The evidence is mixed. Biden’s sustained poll position
has led some analysts to conclude that, MSNBC and CNN to the contrary
notwithstanding, the Democratic party is older and more moderate than people
think. Biden doesn’t need to capitulate to Sanders to win the nomination, he
doesn’t need to apologize to AOC or to Cory Booker. And Biden hasn’t
apologized, not for his sniffing hair or for his remarks about working with
segregationists. And his lead remains significant. Maybe the audience for
identity politics and far-left social liberalism is small.
On the other hand, Biden has had to reverse himself on
taxpayer funding for abortion, signaling just how essential unrestricted
abortion rights have become to the Democratic electorate. And he’s wishy-washy
on the Trans-Pacific Partnership, which his former boss, the biggest name in
Democratic politics, negotiated. Biden’s performing a high-wire act, in other
words. He has to navigate the shoals of the Great Awokening that has turned the
Democratic base, white progressives especially, into zealots for social
justice. Up until Thursday, his strategy has been to lay low. Focus on donors.
Avoid interviews. Wrestle with Trump, not with the other Democrats.
No longer. He had to stand on stage with nine of his
competitors Thursday, and answer questions from Savannah Guthrie, Lester Holt,
and Chuck Todd. Next to him was Bernie Sanders, whose “democratic socialism”
has determined the contours of intra-Democratic debate since 2016. And next to
Bernie was Kamala Harris, the freshman senator from California, who basically
defines the idea of “woke capitalism.” And next to Harris was Kirsten
Gillibrand, who’s executed one of the most remarkable political transformations
in American history, from middle-of-the-road congresswoman to feminist warrior
in a little more than a decade. Also, there was Andrew Yang, who wants to give
every American a universal basic income. And Pete Buttigieg, the trendy
multilingual mayor of South Bend, Ind. And a bunch of other people, including
Marianne Williamson, who was visiting from the Age of Aquarius.
And this debate took place a day after Elizabeth Warren
and Bill de Blasio called for eliminating private insurance, Julián Castro
called for abortion rights for trans men, and Cory Booker and Beto O’Rourke
spoke in garbled Spanish. The trend of the Democratic party is to the left. And
it’s a trend Biden doesn’t seem all that interested in resisting, as evidenced
by his joining all of the candidates on stage in calling for health insurance
for illegal immigrants while also saying deportation of illegal immigrants
wouldn’t be a priority for his administration.

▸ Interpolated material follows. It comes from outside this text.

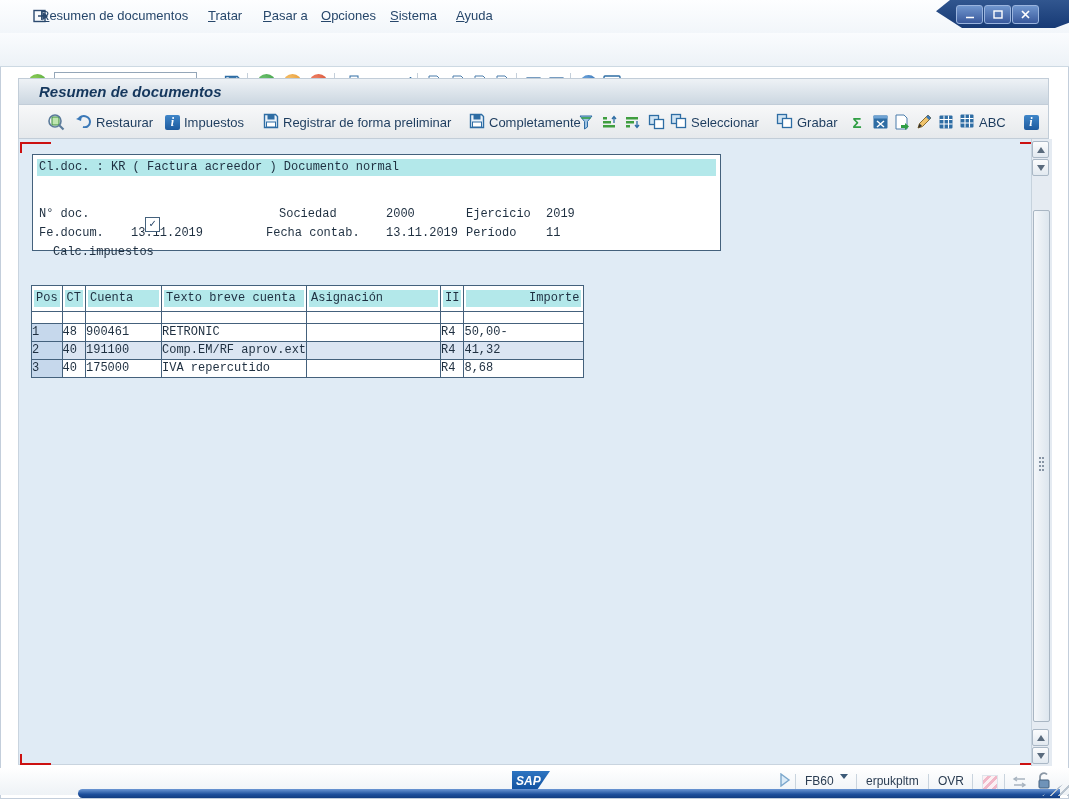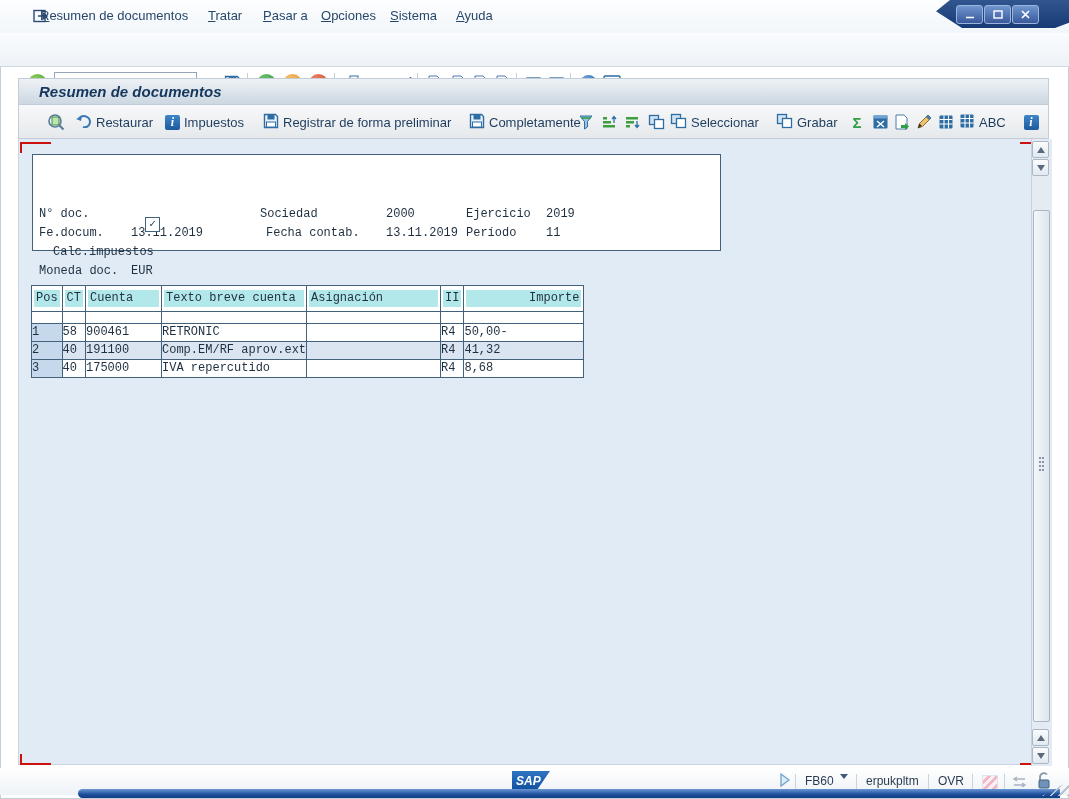"Cl.doc. : KR ( Factura" div.hrow { html: none -> <div> <span>Cl.doc. : KR ( Factura acreedor ) Documento normal</span> </div> }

Biden has encountered the Great Awokening, and he doesn’t
know what to make of it. His instinct seems to be to go with the flow. Maybe
you noticed the weird way he responded to questions where the moderators asked
the candidates to raise their hands. In each case Biden was tentative,
uncertain, looking at the competition. At one point he asked the moderator to
repeat a question, highlighting his age.
If you had been dropped into this debate from Mars, you
would have thought Kamala “for the people” Harris was the Democratic
frontrunner. She brought down the house several times. She got Biden tangled up
on the issue of busing. She clearly represents the future of the Democratic
party. She’s fourth in the national polls, stuck in single digits. But she went
toe to toe with the frontrunner — something that was studiously avoided for
most of the two nights of debates. And she won.
Something is happening to the Democratic party. It’s been
moving left for years. Since Howard Dean’s insurgency in the 2004 campaign, the
number of Democrats who have embraced liberalism, progressivism, and now
socialism has been steadily increasing. The reason is partly generational. My
cohort, the Millennials, embraced the left position on the issues of Iraq and
gay marriage, and if anything, Generation Z seems to be more left-wing still.
The number of liberals is not an overwhelming majority of the party — not according
to polls — but it is a majority. And the number of lefties is so great that it
determines the nature of the interest groups that dictate the party’s agenda
and talking points. It might even determine the nominee.
And if that’s the case, simply judging by his performance
on Thursday night, Joe Biden has got to be awfully worried.